I'm terribly sorry about not updating in months, I've been kinda depressed and unenthusiastic about everything. But on the bright side, that means I have a backlog of things to post about. First up is a long one that's been on my mind for a while.
As my twitter followers might have noticed around month ago, I went to my first Lolita meet-up. In honesty I was extremely nervous: my outfit was homemade, and I have met and seen very brand oriented people in Lolita; and I had chosen to wear Wa-Lolita, a subsection inspired by traditional Japanese clothing. I didn't want to be branded as a "weaboo" or seen as too costume-y, but I was in love with the style.

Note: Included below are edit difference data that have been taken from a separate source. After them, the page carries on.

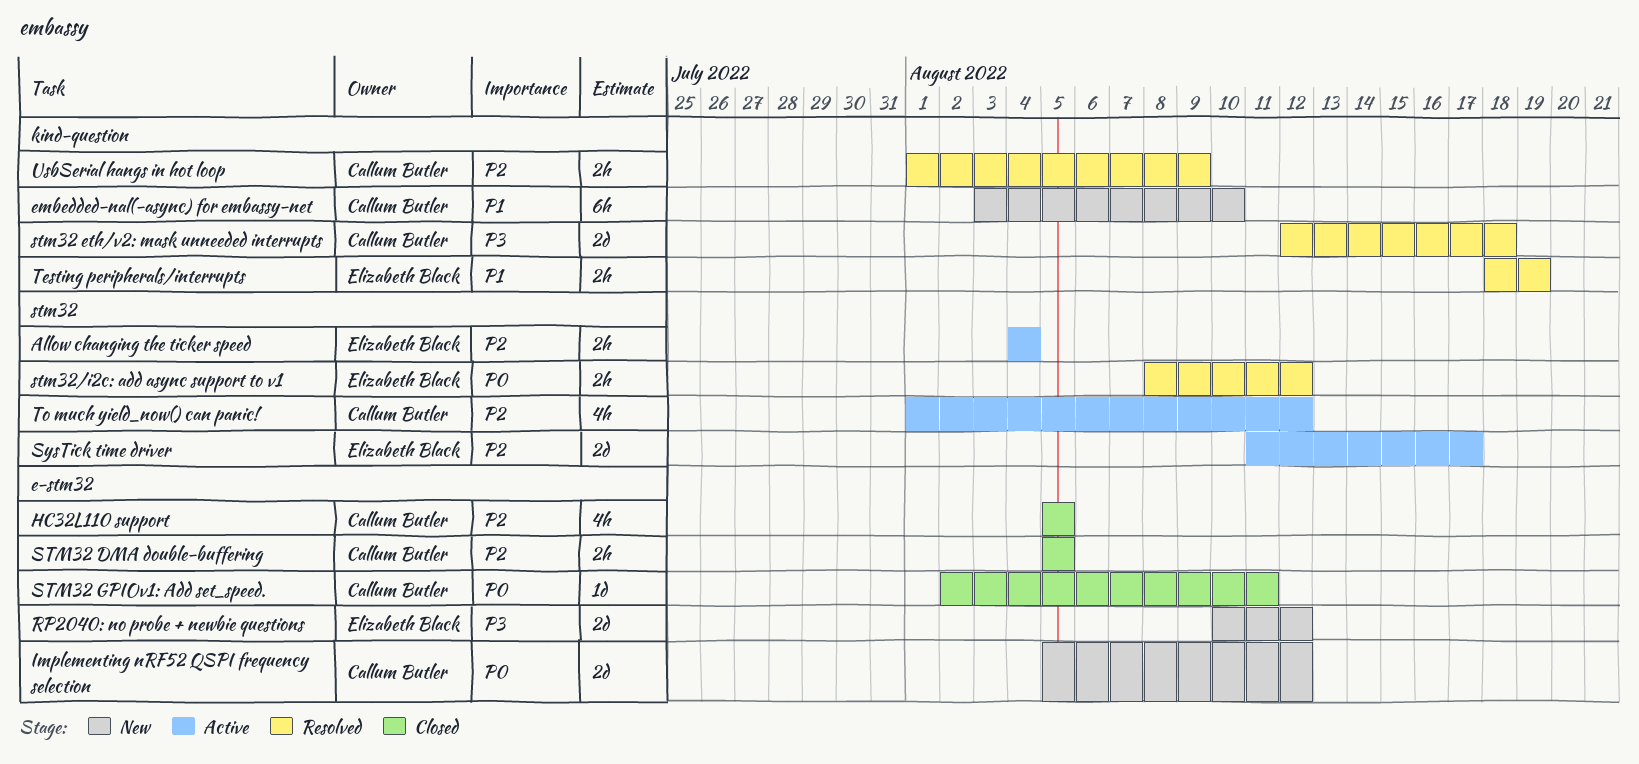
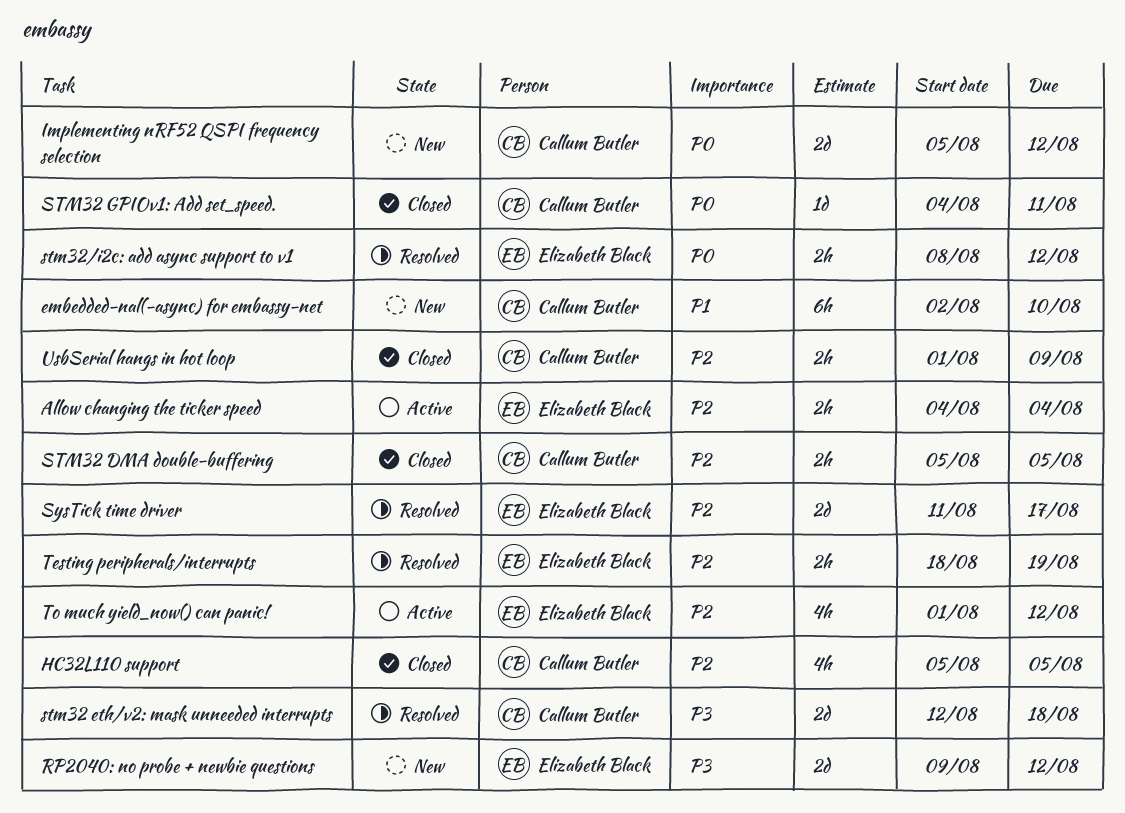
embedded-nal(-async) for embassy-net, start: Aug 3 -> Aug 2
RP2040: no probe + newbie questions, start: Aug 10 -> Aug 9
STM32 GPIOv1: Add set_speed., start: Aug 2 -> Aug 4
SysTick time driver, status: Active -> Resolved
Testing peripherals/interrupts, priority: P1 -> P2
To much yield_now() can panic!, owner: Callum Butler -> Elizabeth Black
UsbSerial hangs in hot loop, status: Resolved -> Closed

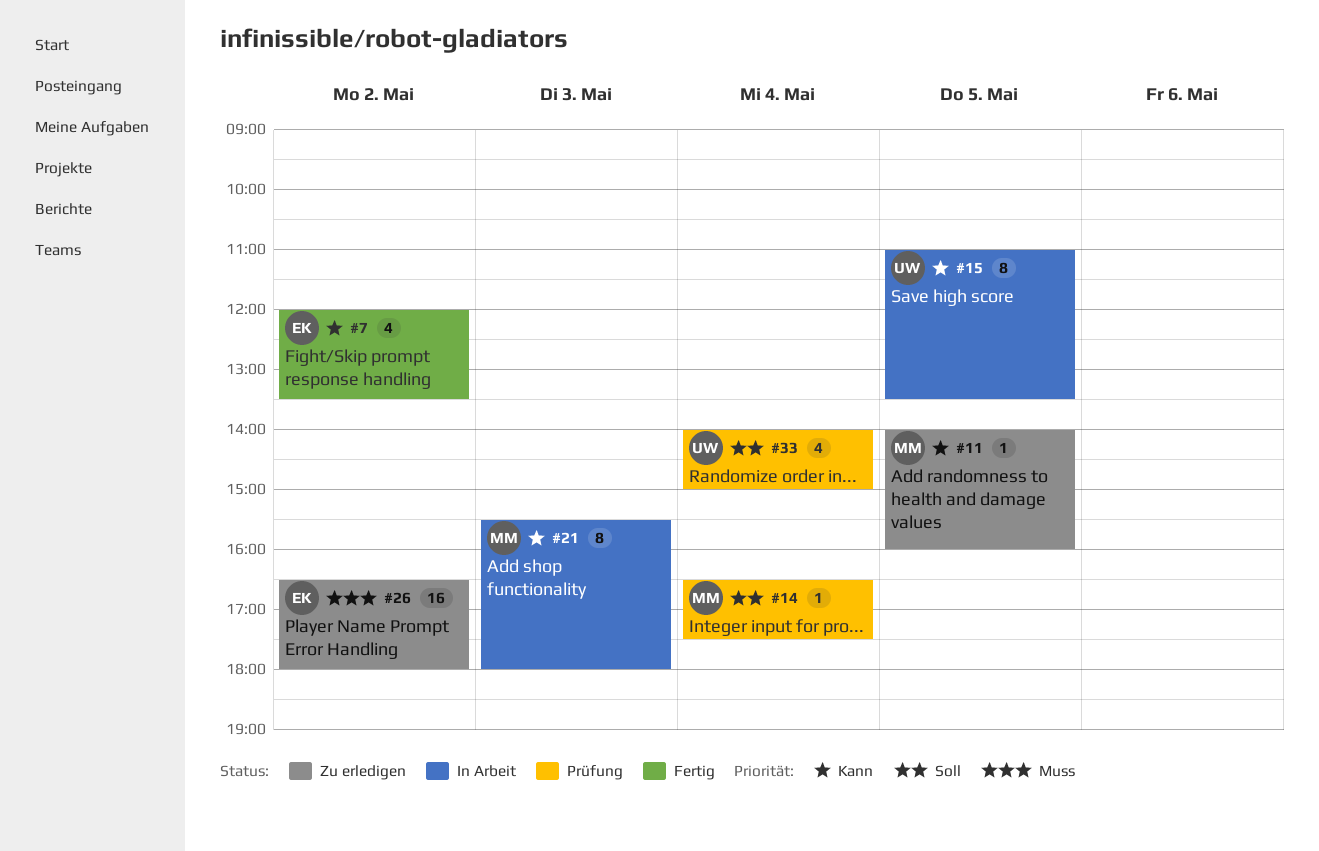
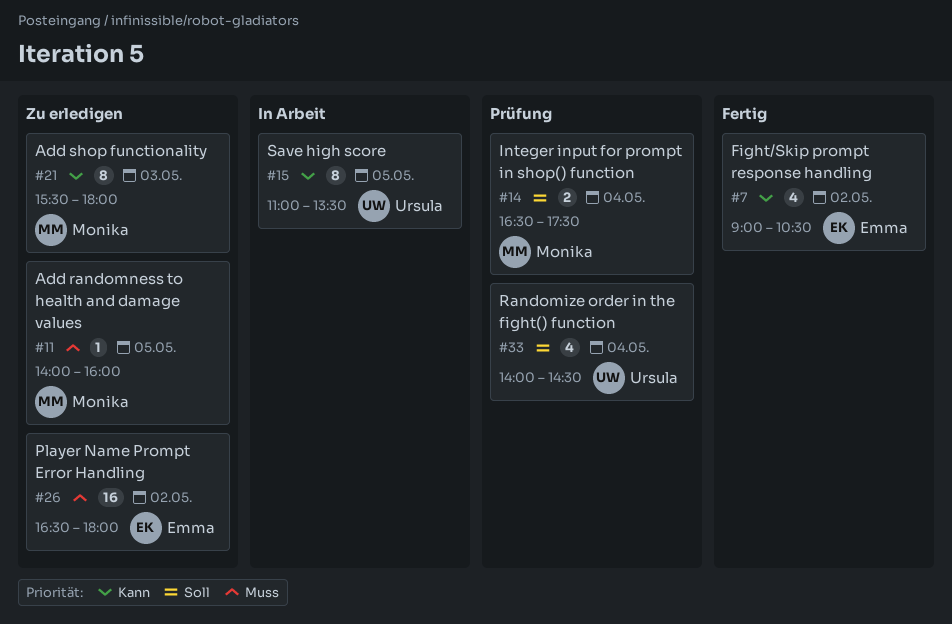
#7, begins: 12:00 -> 09:00
#7, ends: 13:30 -> 10:30
#11, priority: Kann -> Muss
#14, estimate: 1 -> 2
#21, status: In Arbeit -> Zu erledigen
#33, ends: 15:00 -> 14:30

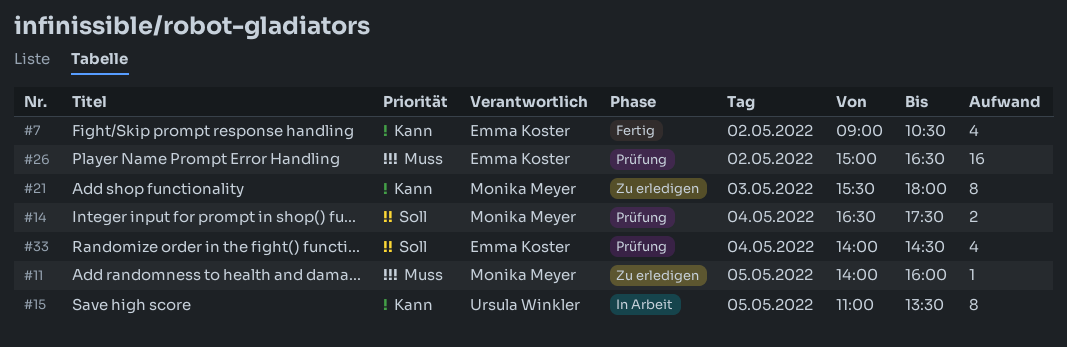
#26, status: Zu erledigen -> Prüfung
#26, begins: 16:30 -> 15:00
#26, ends: 18:00 -> 16:30
#33, owner: Ursula Winkler -> Emma Koster

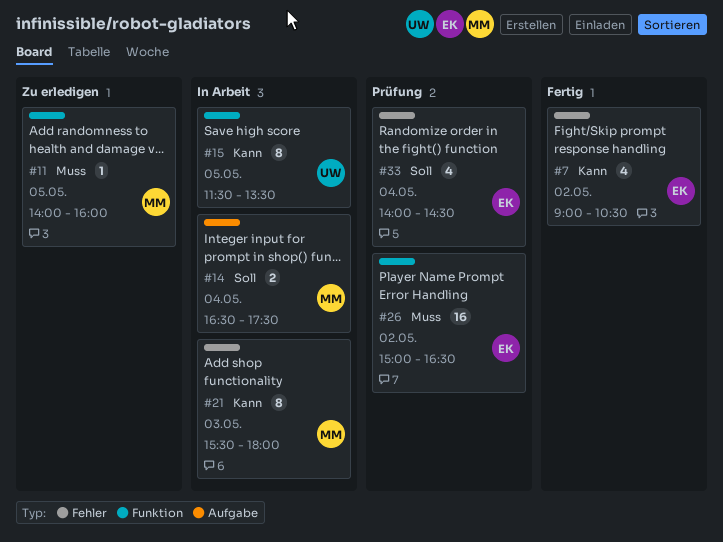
#14, status: Prüfung -> In Arbeit
#15, begins: 11:00 -> 11:30
#21, status: Zu erledigen -> In Arbeit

|I never got a better picture with the parasol, so here's a selfie|
|and the final product of my hard work|
The most common phrase I found together with Wa-Loli was cultural appropriation. This was all soon after the whole Lone Ranger fiasco with teenage girls dressing up in what they thought of as Native American attire (suede with fringe and feather headdresses) to match Johny Depp's character, so the term was already on my radar. It was really surprising how vocal some people were, arguing to never wear wa-loli because it is cultural appropriation and offensive and bad and on the same level as wearing a geisha costume for Halloween. It got me thinking "had I just done a bad thing?"
My answer is no. I don't think I've done anything offensive. My first reason is tied to what Wa-Lolita is. As I stated earlier, Wa-Lolita is a subsection of the Lolita street fashion. Lolita originated in Japan and is designed to mimic European fashions usually from the Victorian era or the Rococo period. Wa-Lolita is a fusion of the Japanese kimono with the aesthetics and silhouette of Lolita fashion. Wa-Lolita is not a cultural symbol, but a fashion style.
"But in changing the kimono, a cultural symbol in Japan, you are being disrespectful."
I have been interested in and casually studying Japanese culture for five or so years. I researched how kimonos are made in order to make the pattern for this dress. Honestly, kimonos are not taken very strictly anymore. There are few rules, all of which I adhered to such as only closing it left-over-right and giving it as close to an accurate a fit as I could with my body type. There are kimonos for special occasions, sure, but I had based mine on the Yukata, which is a very casual garment. With the obi, I looked to find if there were any rules, but as far as I could find, it all comes down to aesthetics fro color and skill for the knot. There are even obi belts that hook closed with knots or bows that get hooked on the back
Along with the actual kimono, I paid close attention to what Japanese Wa-Lolita dresses look like. Here are some examples:
|Wa-Lolita with a plaid print and accenting "obi" and underskirt (similar to what I had done) from Bodyline|
|Wa-Lolita with a traditionally Lolita print from Bodyline|
|various Wa-Lolita from Japanese brand Lacrima|
|Wa-Lolita scan from a Gosurori magazine|
I'm not trying to argue that just because a culture changes or misuses a piece of clothing or a symbol, it is then acceptable for everyone to do the same. I am just saying that before you try to argue that something is offensive to a culture, you should first learn if it is offensive. In the case of teenage girls wearing feather headdresses which are not only a ceremonial garment, but are also earned, that is totally a case of cultural appropriation which is very offensive. In the case of me, a white girl, wearing wa-lolita, it could be cultural appropriation in it's most basic definition. There are many reasons why I would be surprised if a Japanese person came up to me telling me that what I was wearing was offensive, but if that did happen I would retire this outfit. If someone from an altogether different culture tried to say that I was offending Japanese people with this dress, I would instead explain to them all the points I mentioned in this blog post.
While I can understand people being cautious about accidentally offending people, there are some people who I think are a bit too trigger happy about calling something offensive (to somebody else).